Selected Prior Research Projects

Policy Compliant Integration of Linked Data

In August 2012, Computer Science and Electrical Engineering professors Tim Finin and Anupam Joshi received a $400,000 research award from the NSF Secure and Trustworthy Cyberspace (SaTC) program for a three-year project to investigate how to better manage security and privacy constraints while querying semantically annotated linked data sources. The project, Policy Compliant Integration of Linked Data, is a collaboration with researchers at M.I.T. and the University of Texas at Dallas.

Maryland Cyber Challenge

The original Maryland Cyber Challenge was a unique and exciting initiative developed and designed by Richard Forno (PI) in 2011 to encourage young Marylanders to enroll in IT and computer science courses and pursue careers in Maryland’s cybersecurity workforce.

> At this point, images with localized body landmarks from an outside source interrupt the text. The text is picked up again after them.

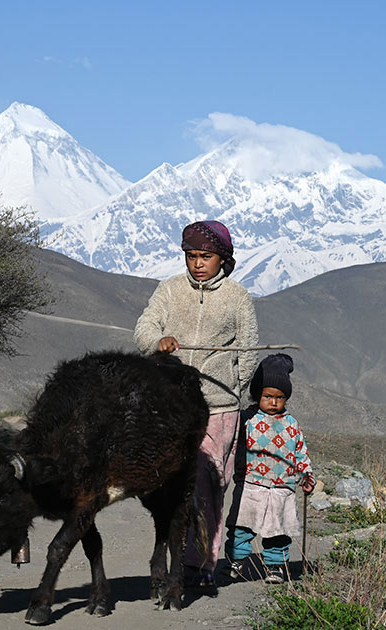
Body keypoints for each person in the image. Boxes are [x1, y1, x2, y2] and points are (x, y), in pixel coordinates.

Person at [134, 220, 258, 587]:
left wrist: (233, 389)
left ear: (223, 258)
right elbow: (144, 327)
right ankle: (175, 555)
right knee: (170, 483)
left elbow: (247, 352)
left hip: (219, 406)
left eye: (206, 256)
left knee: (209, 483)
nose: (198, 263)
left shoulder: (237, 297)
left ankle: (200, 564)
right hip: (172, 406)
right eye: (191, 256)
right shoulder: (169, 290)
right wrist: (157, 342)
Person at [226, 353, 315, 584]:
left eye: (280, 397)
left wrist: (306, 476)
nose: (274, 402)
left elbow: (300, 453)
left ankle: (275, 568)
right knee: (241, 526)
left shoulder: (292, 425)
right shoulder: (245, 419)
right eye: (268, 396)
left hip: (281, 489)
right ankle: (236, 559)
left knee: (277, 532)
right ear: (257, 395)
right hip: (250, 486)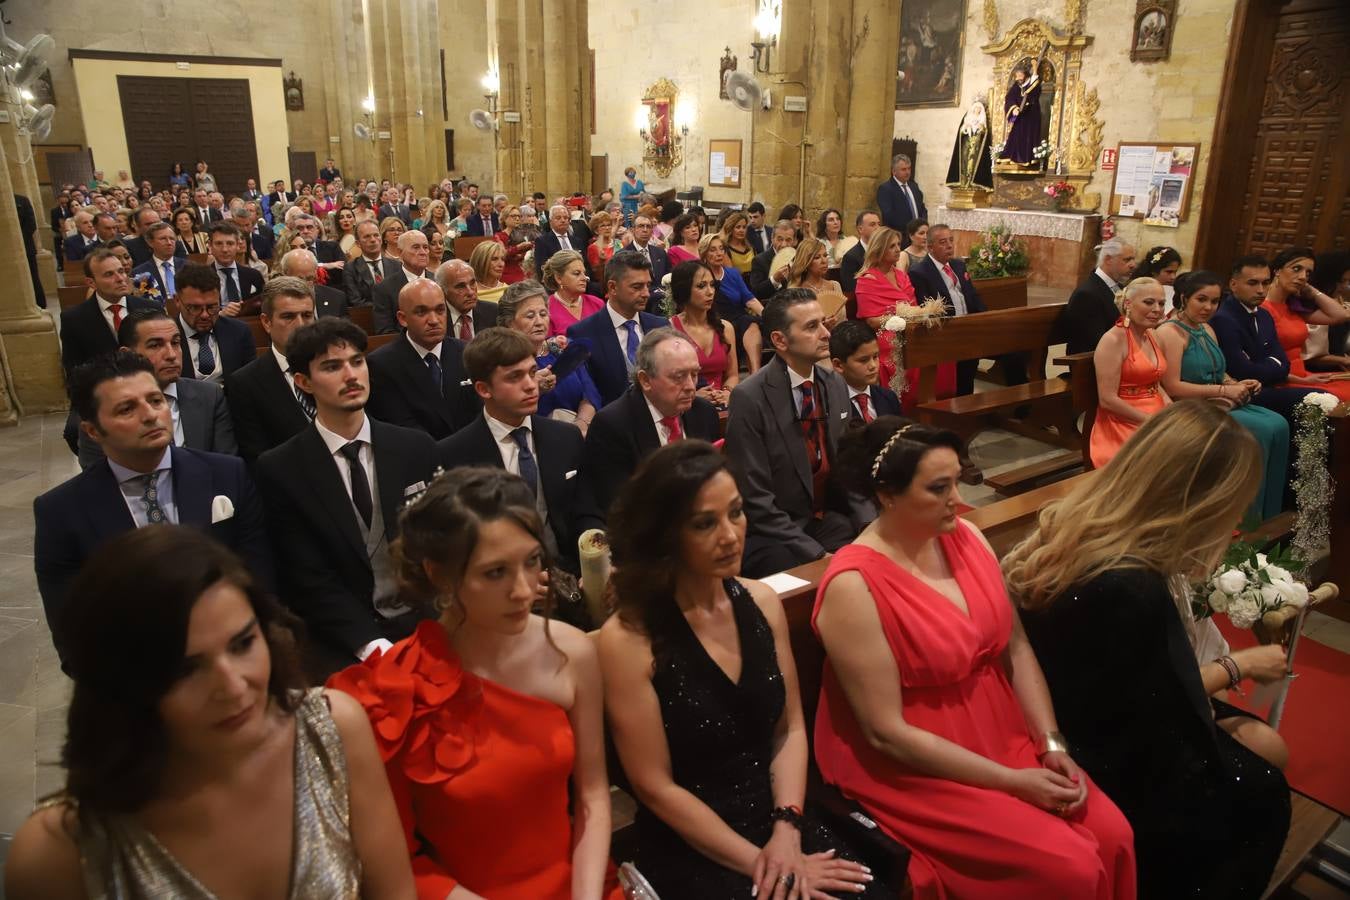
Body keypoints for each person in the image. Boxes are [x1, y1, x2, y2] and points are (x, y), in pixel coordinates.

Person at [812, 417, 1136, 898]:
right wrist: (1011, 782)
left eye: (958, 482)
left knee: (1115, 836)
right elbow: (885, 732)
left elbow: (1017, 647)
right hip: (915, 759)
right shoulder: (852, 586)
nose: (957, 500)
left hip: (1001, 730)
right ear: (887, 494)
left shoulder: (968, 538)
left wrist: (1050, 744)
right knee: (1069, 867)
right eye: (939, 488)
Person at [6, 526, 414, 900]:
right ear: (122, 683)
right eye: (186, 669)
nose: (234, 687)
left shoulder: (332, 729)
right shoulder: (59, 853)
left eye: (242, 644)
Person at [1004, 400, 1291, 899]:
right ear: (1199, 500)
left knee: (1265, 752)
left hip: (1078, 716)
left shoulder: (1086, 526)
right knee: (1261, 795)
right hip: (1097, 752)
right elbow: (1158, 718)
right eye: (1233, 502)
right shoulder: (1131, 586)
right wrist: (1236, 664)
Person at [597, 441, 882, 898]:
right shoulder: (628, 639)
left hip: (779, 813)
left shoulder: (763, 602)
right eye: (704, 524)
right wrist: (766, 865)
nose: (730, 535)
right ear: (665, 535)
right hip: (693, 838)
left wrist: (788, 829)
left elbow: (788, 729)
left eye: (735, 512)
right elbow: (655, 787)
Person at [328, 467, 623, 899]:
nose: (524, 590)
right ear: (439, 574)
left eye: (532, 562)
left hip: (580, 880)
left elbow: (594, 797)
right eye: (495, 573)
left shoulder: (571, 652)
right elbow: (396, 861)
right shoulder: (393, 691)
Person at [35, 352, 271, 664]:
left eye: (156, 401)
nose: (150, 415)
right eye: (126, 409)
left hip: (236, 652)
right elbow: (72, 633)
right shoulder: (61, 511)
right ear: (92, 431)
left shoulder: (228, 474)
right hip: (136, 679)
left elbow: (261, 581)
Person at [257, 317, 439, 676]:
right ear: (303, 382)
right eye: (332, 366)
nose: (351, 375)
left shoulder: (415, 447)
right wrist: (371, 645)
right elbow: (307, 577)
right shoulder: (281, 468)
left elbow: (443, 544)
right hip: (344, 638)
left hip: (429, 620)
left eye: (357, 361)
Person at [725, 289, 874, 578]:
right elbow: (755, 498)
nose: (826, 334)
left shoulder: (833, 383)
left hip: (824, 517)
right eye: (811, 327)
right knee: (820, 576)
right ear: (780, 340)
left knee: (876, 559)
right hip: (772, 531)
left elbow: (848, 465)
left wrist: (870, 524)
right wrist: (817, 554)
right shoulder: (749, 398)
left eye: (822, 322)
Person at [436, 327, 596, 572]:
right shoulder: (454, 455)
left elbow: (587, 510)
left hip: (572, 573)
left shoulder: (565, 437)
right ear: (483, 389)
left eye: (532, 373)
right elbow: (462, 544)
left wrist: (591, 565)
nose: (531, 385)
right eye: (514, 377)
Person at [1157, 271, 1288, 523]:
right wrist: (1224, 390)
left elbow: (1218, 370)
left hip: (1218, 399)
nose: (1208, 307)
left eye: (1214, 301)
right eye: (1201, 299)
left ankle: (1269, 516)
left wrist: (1237, 383)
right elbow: (1173, 386)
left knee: (1278, 424)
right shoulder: (1169, 332)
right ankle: (1245, 519)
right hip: (1190, 407)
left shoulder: (1206, 328)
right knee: (1259, 431)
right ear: (1184, 298)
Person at [578, 328, 720, 526]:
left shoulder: (703, 413)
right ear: (645, 380)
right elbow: (619, 509)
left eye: (694, 374)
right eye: (678, 376)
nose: (690, 386)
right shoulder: (612, 425)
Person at [78, 309, 236, 468]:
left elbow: (226, 466)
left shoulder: (209, 395)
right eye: (155, 345)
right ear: (128, 354)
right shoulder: (104, 409)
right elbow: (96, 478)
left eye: (175, 343)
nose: (171, 355)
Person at [366, 279, 481, 440]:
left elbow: (480, 414)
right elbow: (400, 425)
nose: (434, 320)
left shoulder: (467, 353)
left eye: (440, 310)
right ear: (402, 318)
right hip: (419, 456)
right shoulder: (382, 364)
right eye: (421, 312)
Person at [855, 226, 957, 409]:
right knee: (900, 353)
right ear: (879, 249)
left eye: (898, 245)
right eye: (891, 246)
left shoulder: (902, 276)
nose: (897, 250)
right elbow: (871, 320)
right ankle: (905, 407)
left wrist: (922, 315)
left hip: (910, 328)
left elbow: (913, 307)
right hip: (884, 333)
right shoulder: (866, 279)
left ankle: (936, 404)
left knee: (939, 350)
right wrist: (898, 322)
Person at [225, 277, 319, 465]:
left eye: (307, 315)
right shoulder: (245, 383)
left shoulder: (339, 366)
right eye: (288, 317)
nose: (300, 325)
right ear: (266, 322)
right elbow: (257, 458)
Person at [1089, 277, 1170, 468]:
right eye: (1149, 302)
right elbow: (1108, 400)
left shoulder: (1152, 335)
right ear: (1128, 304)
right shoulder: (1113, 340)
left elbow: (1155, 382)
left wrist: (1170, 409)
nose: (1157, 309)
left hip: (1156, 415)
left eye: (1161, 303)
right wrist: (1150, 421)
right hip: (1123, 420)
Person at [498, 280, 601, 430]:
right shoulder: (503, 362)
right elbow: (504, 411)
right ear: (509, 323)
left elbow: (590, 394)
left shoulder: (563, 349)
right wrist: (535, 389)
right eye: (530, 316)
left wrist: (581, 426)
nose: (539, 322)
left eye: (543, 313)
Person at [568, 252, 667, 406]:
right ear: (612, 287)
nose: (646, 293)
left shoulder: (660, 326)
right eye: (637, 287)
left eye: (648, 285)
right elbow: (587, 393)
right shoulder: (583, 333)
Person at [1261, 246, 1350, 401]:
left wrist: (1310, 289)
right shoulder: (1262, 307)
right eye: (1296, 269)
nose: (1303, 276)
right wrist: (1301, 381)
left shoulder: (1294, 306)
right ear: (1277, 270)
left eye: (1308, 273)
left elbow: (1341, 315)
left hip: (1303, 374)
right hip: (1282, 379)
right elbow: (1260, 360)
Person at [174, 263, 256, 385]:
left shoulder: (239, 332)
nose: (205, 315)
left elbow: (250, 382)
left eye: (212, 307)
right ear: (177, 301)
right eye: (195, 308)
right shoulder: (165, 337)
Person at [670, 260, 738, 405]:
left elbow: (732, 375)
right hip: (687, 406)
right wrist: (692, 394)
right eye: (701, 286)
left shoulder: (726, 328)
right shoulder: (670, 329)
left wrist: (727, 392)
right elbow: (667, 380)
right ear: (684, 290)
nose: (710, 291)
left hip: (722, 405)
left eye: (712, 285)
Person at [1057, 240, 1138, 355]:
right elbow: (1095, 340)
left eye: (1133, 259)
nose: (1133, 265)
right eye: (1127, 259)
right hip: (1092, 362)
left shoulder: (1118, 286)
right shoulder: (1087, 294)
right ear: (1108, 259)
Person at [700, 232, 764, 372]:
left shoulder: (733, 273)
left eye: (721, 249)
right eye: (713, 249)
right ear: (704, 254)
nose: (719, 253)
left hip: (738, 317)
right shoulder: (700, 276)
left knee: (751, 323)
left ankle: (755, 374)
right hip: (714, 319)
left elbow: (749, 299)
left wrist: (766, 314)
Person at [829, 320, 901, 425]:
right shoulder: (829, 405)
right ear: (838, 365)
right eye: (863, 360)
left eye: (875, 356)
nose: (873, 366)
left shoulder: (889, 398)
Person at [372, 229, 432, 335]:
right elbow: (385, 332)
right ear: (400, 253)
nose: (423, 252)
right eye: (416, 247)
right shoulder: (384, 289)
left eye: (425, 247)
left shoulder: (439, 281)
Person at [543, 249, 606, 337]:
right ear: (559, 278)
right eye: (577, 274)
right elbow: (545, 346)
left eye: (584, 273)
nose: (584, 278)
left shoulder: (597, 303)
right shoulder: (547, 309)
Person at [999, 62, 1043, 166]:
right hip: (1019, 117)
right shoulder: (1016, 86)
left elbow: (1034, 87)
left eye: (1020, 75)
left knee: (1028, 137)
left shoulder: (1032, 83)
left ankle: (1026, 159)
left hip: (1031, 116)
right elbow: (1009, 98)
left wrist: (1035, 68)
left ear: (1026, 74)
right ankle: (1012, 157)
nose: (1018, 78)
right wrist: (1014, 108)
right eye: (1016, 76)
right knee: (1015, 136)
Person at [787, 237, 845, 315]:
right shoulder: (796, 291)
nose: (824, 261)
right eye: (817, 257)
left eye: (825, 255)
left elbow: (843, 319)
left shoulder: (835, 285)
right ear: (806, 262)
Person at [875, 154, 926, 243]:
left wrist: (922, 227)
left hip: (917, 237)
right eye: (903, 169)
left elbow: (922, 209)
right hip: (899, 237)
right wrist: (911, 230)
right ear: (894, 171)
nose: (907, 172)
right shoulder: (886, 189)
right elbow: (889, 215)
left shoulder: (914, 186)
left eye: (909, 168)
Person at [838, 210, 880, 295]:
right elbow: (851, 288)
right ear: (860, 229)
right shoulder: (851, 257)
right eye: (872, 224)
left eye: (879, 224)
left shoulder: (885, 252)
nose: (878, 228)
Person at [494, 205, 531, 282]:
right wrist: (518, 248)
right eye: (513, 216)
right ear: (504, 219)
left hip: (524, 269)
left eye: (519, 216)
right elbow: (502, 255)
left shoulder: (524, 235)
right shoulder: (499, 236)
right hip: (507, 271)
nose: (517, 218)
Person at [815, 208, 856, 276]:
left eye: (838, 219)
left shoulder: (848, 241)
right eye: (831, 220)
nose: (836, 222)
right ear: (824, 224)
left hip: (846, 277)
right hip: (825, 277)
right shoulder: (818, 243)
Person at [585, 211, 622, 282]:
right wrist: (602, 261)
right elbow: (596, 273)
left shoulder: (619, 242)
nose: (607, 228)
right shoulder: (593, 248)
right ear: (596, 230)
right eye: (603, 226)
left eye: (609, 225)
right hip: (605, 283)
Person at [470, 238, 509, 303]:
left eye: (502, 259)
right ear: (481, 261)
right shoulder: (469, 292)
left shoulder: (508, 291)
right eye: (494, 259)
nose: (501, 264)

The Challenge ran in three competitive divisions: high school, collegiate, and professional. Competitors encounter (scored) vulnerability mitigation, computer forensics, defense and ‘capture the flag’ events during the Challenge while at the same time must demonstrate effective teamwork and communication skills to be successful both in the competition and also as future members of the cybersecurity workforce. (Dr. Forno stepped aside from coordinating the event in 2015 and the Challenge is under new leadership and corporate support now.)

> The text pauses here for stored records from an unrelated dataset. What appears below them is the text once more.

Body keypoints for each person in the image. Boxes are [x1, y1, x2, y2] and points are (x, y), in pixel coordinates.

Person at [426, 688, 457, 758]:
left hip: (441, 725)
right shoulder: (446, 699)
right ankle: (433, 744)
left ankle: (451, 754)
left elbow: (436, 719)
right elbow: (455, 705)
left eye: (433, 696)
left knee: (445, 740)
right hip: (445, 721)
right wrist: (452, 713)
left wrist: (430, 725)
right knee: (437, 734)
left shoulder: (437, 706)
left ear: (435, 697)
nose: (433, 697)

Launched in 2011, the original Maryland Cyber Challenge was a partnership between UMBC, SAIC/Leidos, the Maryland Department of Business and Economic Development (DBED), the National Cyber Security Alliance (NCSA), and the Technology Council of Maryland (TCM). During its first two years, over 700 competitors spanning 115 teams participated for prizes and internship opportunities awarded to student winners by the National Security Agency (NSA) and SAIC/Leidos. In 2012, the Challenge was incorporated into the CyberMaryland Conference. In its first 5 years over $450,000 in prizes were awarded to student participants.

Teaching information assurance concepts to high school students through a new social media game

Alan Sherman (PI) and Marc Olano (Co-PI), National Security Agency, $168,743, 2011–2013.
Alan Sherman (PI) and Richard Forno (Co-PI), National Security Agency, $85,537, Aug. 2011 – Dec. 2012.

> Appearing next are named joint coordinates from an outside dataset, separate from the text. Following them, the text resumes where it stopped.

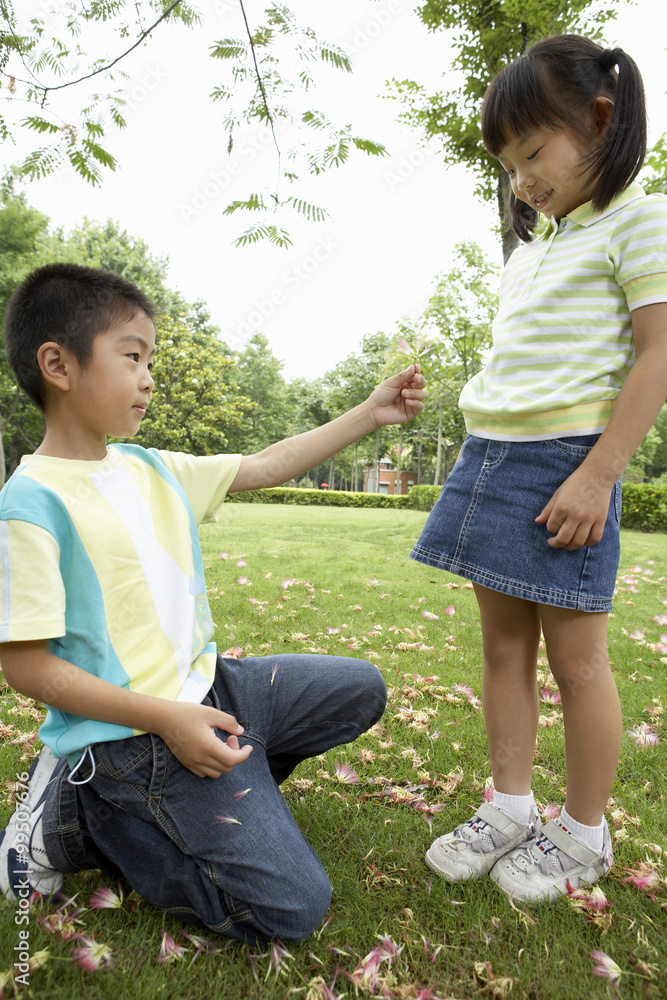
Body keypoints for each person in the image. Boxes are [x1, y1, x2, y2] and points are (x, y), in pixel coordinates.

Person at [0, 261, 426, 942]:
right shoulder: (32, 501)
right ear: (58, 364)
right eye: (132, 357)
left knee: (359, 689)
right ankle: (79, 823)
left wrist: (368, 414)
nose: (147, 377)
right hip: (136, 739)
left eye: (150, 360)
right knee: (292, 908)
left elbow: (264, 465)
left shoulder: (149, 467)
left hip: (217, 691)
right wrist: (167, 720)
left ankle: (227, 783)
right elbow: (25, 667)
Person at [411, 34, 667, 903]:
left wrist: (598, 474)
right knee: (501, 648)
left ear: (599, 121)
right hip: (493, 457)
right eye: (509, 164)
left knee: (578, 661)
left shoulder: (642, 217)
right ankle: (511, 807)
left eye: (533, 153)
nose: (522, 178)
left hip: (568, 465)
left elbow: (657, 353)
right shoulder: (532, 246)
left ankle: (584, 834)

In interacting with any secure environment, the user is the weakest link in security. CISA is developing espionage themed interactive role-playing game targeted for social networking in which players recruit other players, practice sound security practices, and avoid security pitfalls. The project addresses two threats to cyber safety: users act without thinking about the consequences of their actions, and users lack awareness of basic Information Assurance (IA) concepts. This project contributes to the DHS cyber initiative “Stop. Think. Connect.”.

Primary objectives include teaching fundamental Information Assurance (IA) concepts to users and expose users to CISSP certification concepts including confidentiality, integrity, availability, authentication, physical security, and personnel security. Auxiliary objectives include enhancing student’s critical thinking and problem-solving skills and by observing the game development process students will learn about software development.

The game was fielded and tested in Spring 2012 at Meade Senior High School (MHS) in Anne Arundel County as a stand-alone web game accessible via CISA servers. Students tested the game, provide feedback, and suggest improvements for the game.